Hintergrund dieser Faktoren sind gesellschaftliche Veränderungen wie:

  • Zerfall familiärer und sozialer Bindungen,
  • Zerfall weltanschaulicher oder religiöser Einbindungen,
  • dadurch wird die Arbeit zunehmend höherer mit Erwartungen als Quelle von persönlicher Befriedigung besetzt,
  • Zunahme sinnloser bürokratischer Kontrollsysteme mit irrelevanten Erfolgskriterien (Stichwort: „Qualitätssicherung“),
  • erhöhter Druck am Arbeitsplatz und mangelnde Arbeitsplatz-Sicherheit (Stichworte: „Neoliberalismus“, „Raubtierkapitalismus“),
  • dadurch mangelnde Sicherheit der Lebensplanung und Bindungen an Tätigkeiten mit schlechten Arbeitsbedingungen.

Werner Eberwein

3 Antworten
  1. Franz Josef Neffe
    Franz Josef Neffe says:

    „Beim Burnout verbrennt nicht der Mensch sondern bloß der Schmarrn, den er sich ins Hirn setzen hat lassen.“ habe ich einmal auf meine Karte gedruckt.
    Mir ist durch Beobachtung und kleine Experimente für die neue Ich-kann-Schule aufgefallen, dass die Betroffenen sich etwas als Lösung erarbeiten wollen, was nicht die Lösung ist.

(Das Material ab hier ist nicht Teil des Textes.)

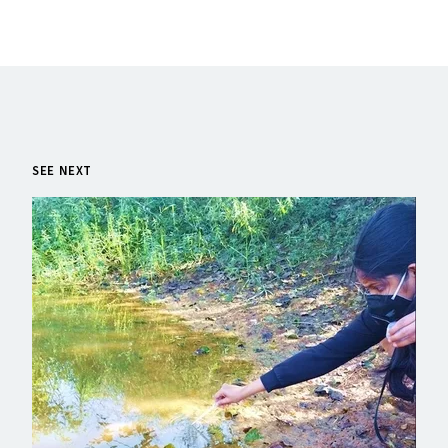
SEE NEXT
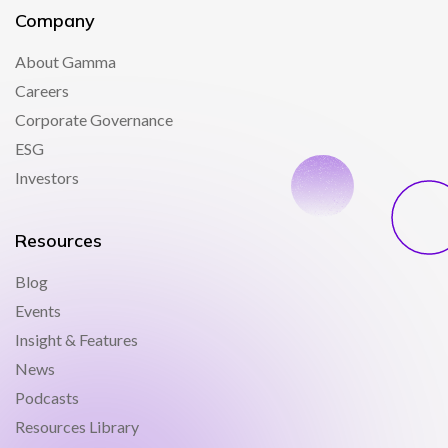
Company
About Gamma
Careers
Corporate Governance
ESG
Investors
Resources
Blog
Events
Insight & Features
News
Podcasts
Resources Library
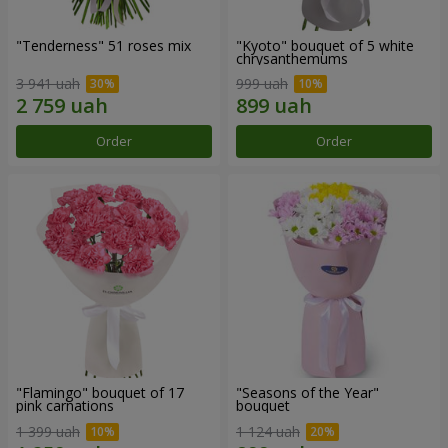
"Tenderness" 51 roses mix
"Kyoto" bouquet of 5 white
chrysanthemums
3 941 uah
999 uah
Order
Order
"Flamingo" bouquet of 17
"Seasons of the Year"
pink carnations
bouquet
1 399 uah
1 124 uah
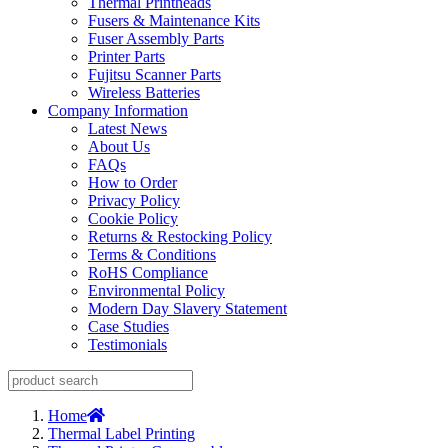
Thermal Printheads
Fusers & Maintenance Kits
Fuser Assembly Parts
Printer Parts
Fujitsu Scanner Parts
Wireless Batteries
Company Information
Latest News
About Us
FAQs
How to Order
Privacy Policy
Cookie Policy
Returns & Restocking Policy
Terms & Conditions
RoHS Compliance
Environmental Policy
Modern Day Slavery Statement
Case Studies
Testimonials
Home
Thermal Label Printing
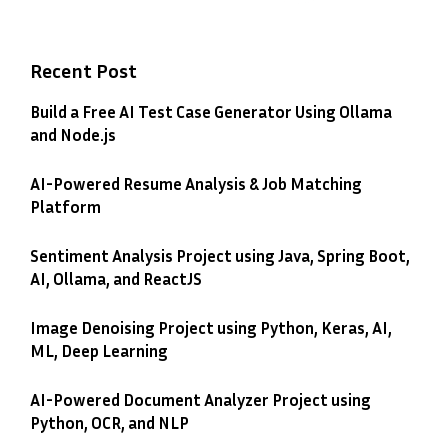
Recent Post
Build a Free AI Test Case Generator Using Ollama
and Node.js
AI-Powered Resume Analysis & Job Matching
Platform
Sentiment Analysis Project using Java, Spring Boot,
AI, Ollama, and ReactJS
Image Denoising Project using Python, Keras, AI,
ML, Deep Learning
AI-Powered Document Analyzer Project using
Python, OCR, and NLP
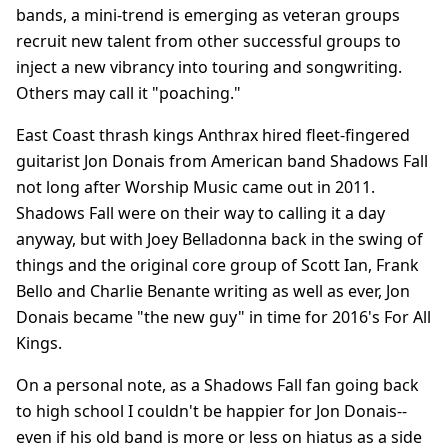
bands, a mini-trend is emerging as veteran groups
recruit new talent from other successful groups to
inject a new vibrancy into touring and songwriting.
Others may call it "poaching."
East Coast thrash kings Anthrax hired fleet-fingered
guitarist Jon Donais from American band Shadows Fall
not long after Worship Music came out in 2011.
Shadows Fall were on their way to calling it a day
anyway, but with Joey Belladonna back in the swing of
things and the original core group of Scott Ian, Frank
Bello and Charlie Benante writing as well as ever, Jon
Donais became "the new guy" in time for 2016's For All
Kings.
On a personal note, as a Shadows Fall fan going back
to high school I couldn't be happier for Jon Donais--
even if his old band is more or less on hiatus as a side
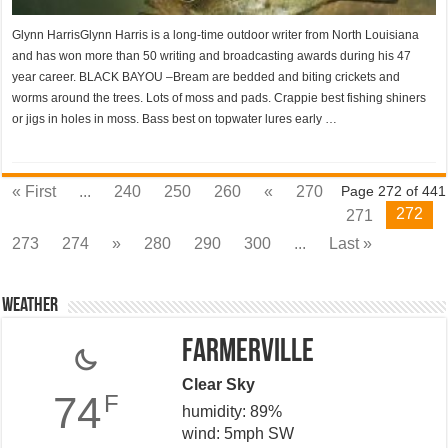
Glynn HarrisGlynn Harris is a long-time outdoor writer from North Louisiana
and has won more than 50 writing and broadcasting awards during his 47
year career. BLACK BAYOU –Bream are bedded and biting crickets and
worms around the trees. Lots of moss and pads. Crappie best fishing shiners
or jigs in holes in moss. Bass best on topwater lures early …
« First
...
240
250
260
«
270
Page 272 of 441
272
271
273
274
»
280
290
300
...
Last »
Weather
Farmerville
Clear Sky
74
F
humidity: 89%
wind: 5mph SW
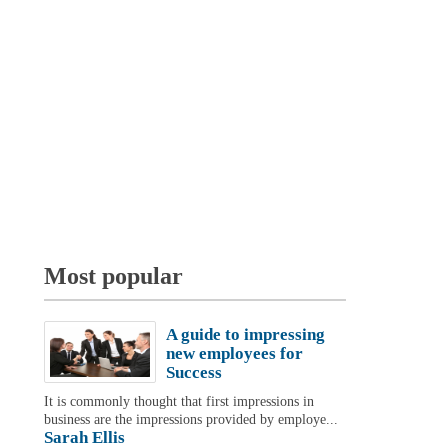
Most popular
A guide to impressing
new employees for
Success
It is commonly thought that first impressions in
business are the impressions provided by employe...
Sarah Ellis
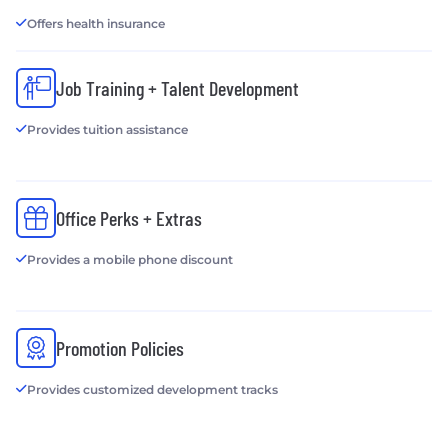
Offers health insurance
Job Training + Talent Development
Provides tuition assistance
Office Perks + Extras
Provides a mobile phone discount
Promotion Policies
Provides customized development tracks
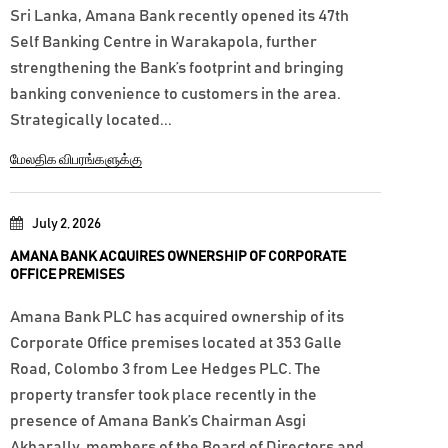
Sri Lanka, Amana Bank recently opened its 47th
Self Banking Centre in Warakapola, further
strengthening the Bank’s footprint and bringing
banking convenience to customers in the area.
Strategically located...
மேலதிக விபரங்களுக்கு
July 2, 2026
AMANA BANK ACQUIRES OWNERSHIP OF CORPORATE
OFFICE PREMISES
Amana Bank PLC has acquired ownership of its
Corporate Office premises located at 353 Galle
Road, Colombo 3 from Lee Hedges PLC. The
property transfer took place recently in the
presence of Amana Bank’s Chairman Asgi
Akbarally, members of the Board of Directors and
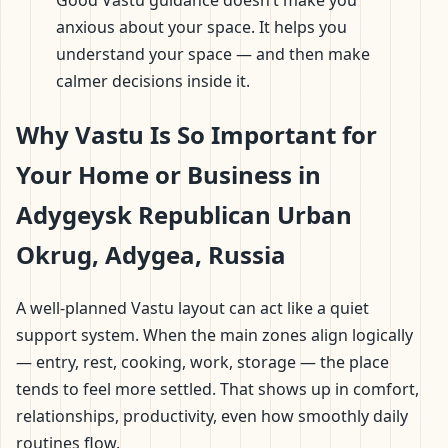
Good Vastu guidance doesn’t make you
anxious about your space. It helps you
understand your space — and then make
calmer decisions inside it.
Why Vastu Is So Important for
Your Home or Business in
Adygeysk Republican Urban
Okrug, Adygea, Russia
A well-planned Vastu layout can act like a quiet
support system. When the main zones align logically
— entry, rest, cooking, work, storage — the place
tends to feel more settled. That shows up in comfort,
relationships, productivity, even how smoothly daily
routines flow.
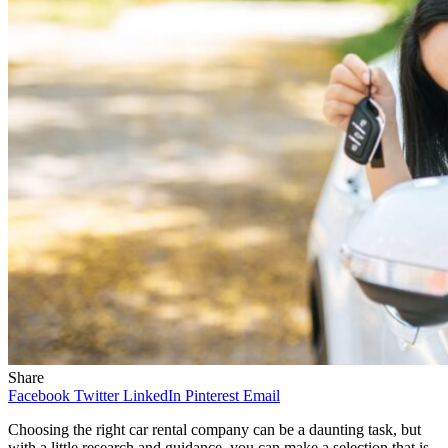
Share
Facebook
Twitter
LinkedIn
Pinterest
Email
Choosing the right car rental company can be a daunting task, but
with a little research and guidance, you can make a selection that is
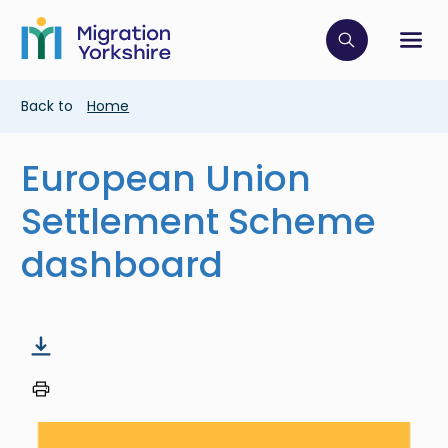
Skip
Skip
to
to
main
Click to op
Sh
main
content
content
Breadcrumb
Back to
Home
European Union
Settlement Scheme
dashboard
Image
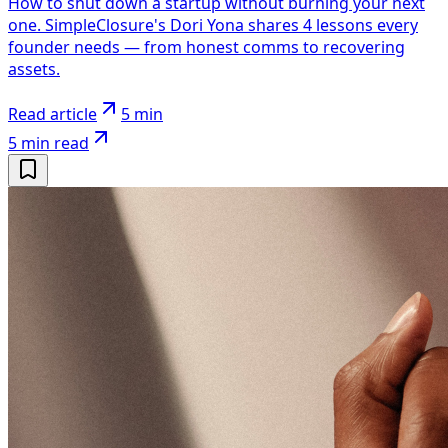
How to shut down a startup without burning your next
one. SimpleClosure's Dori Yona shares 4 lessons every
founder needs — from honest comms to recovering
assets.
Read article
5 min
5 min
read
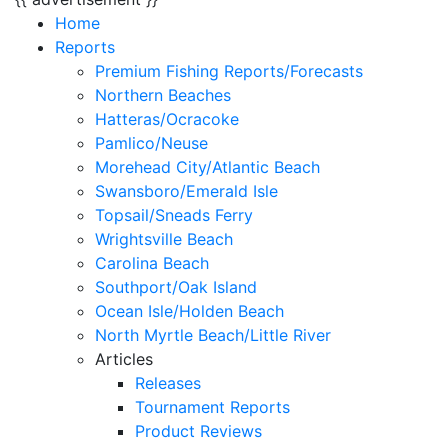
Home
Reports
Premium Fishing Reports/Forecasts
Northern Beaches
Hatteras/Ocracoke
Pamlico/Neuse
Morehead City/Atlantic Beach
Swansboro/Emerald Isle
Topsail/Sneads Ferry
Wrightsville Beach
Carolina Beach
Southport/Oak Island
Ocean Isle/Holden Beach
North Myrtle Beach/Little River
Articles
Releases
Tournament Reports
Product Reviews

Und sie erschöpfen, wie sie ebenfalls durch Pädagogik verkehrt gelernt haben, ihre begrenzten und in der Regel gar nicht zuständigen bewussten Kräfte dafür, während sie ihre tatsächlich zuständigen unbewussten Kräfte ebenso brav ignorieren.
    So, wie wir es gelernt haben, geht es nicht.
    So erschöpfen wir unsere bewussten Kräfte und uns statt unser „Betriebssystem“ verstehen und bedienen zu lernen.
    Mit ihrem „Gib Dir Mühe! Streng Dich an! Lass nicht locker! Überwinde Dich!“ entlarvt sich unsere Pädagogik als Problemverursacher. Wer sich Mühe gibt, kriegt sie. Wer sich anstrengt, ist angestrengt. Wer nicht locker lässt, ist immer verspannt. Wer sich überwindet, ist – von sich selbst -überwunden. Eine wahrhaft vernichtende Pädagogik, die wir da alle gelernt haben. Da kommt man mit Burnout noch beinahe glimpflich davon.
    Als Ich-kann-Schule-Lehrer strenge ich mich lieber ab als an und ich entmühe mich, wenn schon, statt mich zu bemühen. Statt meine feinsten und genialsten Kräfte ständig zu quälen und quälen zu lassen und dann auch noch dem Wahn zu verfallen, das sei Lernen, achte und stärke und pflege ich meine Kräfte und Talente lieber.
    Der Autofahrer füllt doch auch den Tank seines Autos immer wieder voll. Warum sind wir so dämlich (von „dämelen“ = benommen sein), die Tanks unseres Geistes und unserer Seele nie selbst nachzufüllen? Da ist es doch wohl die logische Folge, dass uns über kurz oder lang die Energie ausgeht.
    Wenn ich im übrigen zu jemand, dem die Kraft ausgegangen ist, auch nur ein gutes Wort spreche, können wir sofort eine Verbesserung aller Vitalfunktionen bei ihm messen. Noch deutlicher kann man die Lösung des Problems doch wohl kaum andeuten: „Sprich nur ein Wort, so wird Deine Seele gesund!“ Eine der effizientesten Soforthilfen für solche Fälle ist Coués Autosuggestion.
    Ich freue mich auf Eure Erfolge.
    Franz Josef Neffe

  2. Holger
    Holger says:

    Qualitätssicherungsmanagement in der Zahnarztpraxis war der letzte Auslöser, meine Praxis aufzugeben.
    Als angestellter Zahnarzt gehe ich wieder mit Freude zur Arbeit.